We think many teachers are dumb (look at those SAT scores!); greedy (look at those gold-plated healthcare and pension plans!); racist (look at those achievement gaps!); lazy (look at those summers off!); ill-prepared (look at those crappy ed schools!); uncaring (look at all that bullying!); unnecessary (look at what computers can do!); and incompetent (look at those low value-added scores!). Or at least that’s how many teachers hear it, I suspect. We love teachers—we just hate everything about them. [...]
So what’s the other option? How can we continue to make the case for reform without alienating teachers, without turning them into the enemy, the problem, the object of our disdain?
One way is to put teachers in charge of their own schools. That’s the argument Ted Kolderie and his colleagues at EducationEvolving have been making. If we want teachers to feel respected and motivated, we should treat them as true professionals. Let them call the shots. Set the budget. Hire new teachers. Deal with management concerns. In all likelihood, these teacher-leaders will come to some of the same conclusions as reformers. [...]
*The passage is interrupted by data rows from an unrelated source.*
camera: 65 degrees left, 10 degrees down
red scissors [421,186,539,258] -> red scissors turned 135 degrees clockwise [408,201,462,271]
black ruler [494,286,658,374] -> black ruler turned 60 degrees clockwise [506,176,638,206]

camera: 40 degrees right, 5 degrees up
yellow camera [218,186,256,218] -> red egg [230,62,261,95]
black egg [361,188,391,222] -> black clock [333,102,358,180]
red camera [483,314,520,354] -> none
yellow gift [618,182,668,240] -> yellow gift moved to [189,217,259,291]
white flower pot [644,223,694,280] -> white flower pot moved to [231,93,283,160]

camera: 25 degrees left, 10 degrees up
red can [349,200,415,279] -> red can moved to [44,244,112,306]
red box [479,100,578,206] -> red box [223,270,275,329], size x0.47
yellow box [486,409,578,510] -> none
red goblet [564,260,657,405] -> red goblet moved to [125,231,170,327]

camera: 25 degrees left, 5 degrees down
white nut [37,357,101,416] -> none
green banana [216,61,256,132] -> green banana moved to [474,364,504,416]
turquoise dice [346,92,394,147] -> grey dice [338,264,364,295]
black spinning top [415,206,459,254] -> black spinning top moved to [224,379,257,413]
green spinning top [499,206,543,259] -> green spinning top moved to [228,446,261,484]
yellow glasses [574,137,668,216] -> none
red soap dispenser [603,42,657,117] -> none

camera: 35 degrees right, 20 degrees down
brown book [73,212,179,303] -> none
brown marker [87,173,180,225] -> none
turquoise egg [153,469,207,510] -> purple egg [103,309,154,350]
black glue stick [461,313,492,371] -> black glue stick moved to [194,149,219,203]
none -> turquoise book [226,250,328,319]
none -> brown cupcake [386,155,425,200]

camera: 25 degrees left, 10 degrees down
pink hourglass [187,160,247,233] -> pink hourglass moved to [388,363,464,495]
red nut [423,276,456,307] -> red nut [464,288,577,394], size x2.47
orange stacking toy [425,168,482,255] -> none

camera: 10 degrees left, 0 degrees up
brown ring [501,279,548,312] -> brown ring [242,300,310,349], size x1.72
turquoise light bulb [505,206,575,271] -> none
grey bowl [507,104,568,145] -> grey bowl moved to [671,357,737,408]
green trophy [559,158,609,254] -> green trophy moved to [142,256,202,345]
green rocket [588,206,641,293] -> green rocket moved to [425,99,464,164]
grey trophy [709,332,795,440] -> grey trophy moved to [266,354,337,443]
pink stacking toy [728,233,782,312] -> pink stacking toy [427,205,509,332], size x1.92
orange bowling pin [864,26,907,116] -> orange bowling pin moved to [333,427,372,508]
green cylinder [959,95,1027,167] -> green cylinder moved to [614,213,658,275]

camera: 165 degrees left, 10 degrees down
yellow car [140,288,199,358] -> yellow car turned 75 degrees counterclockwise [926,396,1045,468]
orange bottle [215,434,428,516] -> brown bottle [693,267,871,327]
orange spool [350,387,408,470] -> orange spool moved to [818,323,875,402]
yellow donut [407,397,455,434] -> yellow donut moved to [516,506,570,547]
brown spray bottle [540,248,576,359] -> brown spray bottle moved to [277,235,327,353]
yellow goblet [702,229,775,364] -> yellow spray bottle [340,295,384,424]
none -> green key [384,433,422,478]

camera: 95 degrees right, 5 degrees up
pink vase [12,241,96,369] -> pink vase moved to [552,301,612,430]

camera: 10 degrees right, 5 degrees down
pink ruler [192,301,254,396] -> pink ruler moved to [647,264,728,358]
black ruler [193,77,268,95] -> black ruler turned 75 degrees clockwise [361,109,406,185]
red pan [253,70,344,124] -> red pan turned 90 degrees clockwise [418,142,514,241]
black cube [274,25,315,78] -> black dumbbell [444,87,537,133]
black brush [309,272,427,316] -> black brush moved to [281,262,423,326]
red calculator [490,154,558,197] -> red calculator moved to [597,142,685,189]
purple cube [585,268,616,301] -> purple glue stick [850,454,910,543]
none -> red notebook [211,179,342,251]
Another way is to champion reforms that teachers do support. For instance, make it easier for educators to discipline unruly students, or to use “ability grouping” in their classrooms instead of mandating the nearly-impossible strategy of “differentiating instruction.” In other words, remove the obstacles (often ideological in nature) that are getting in the way of teachers achieving success in their classrooms. [...]
Another possibility: find smart ways to give teachers a “voice” that doesn’t entail subjugating them to union bosses.[...]
None of these are perfect solutions. As long as reformers are talking about curtailing teachers’ benefits, or making their jobs less secure, or evaluating their instructional practices, there is going to be some anger and resentment. And talk about those reforms we must. Let’s just try to make some effort to heed teachers’ concerns, and inspire them to excellence, too.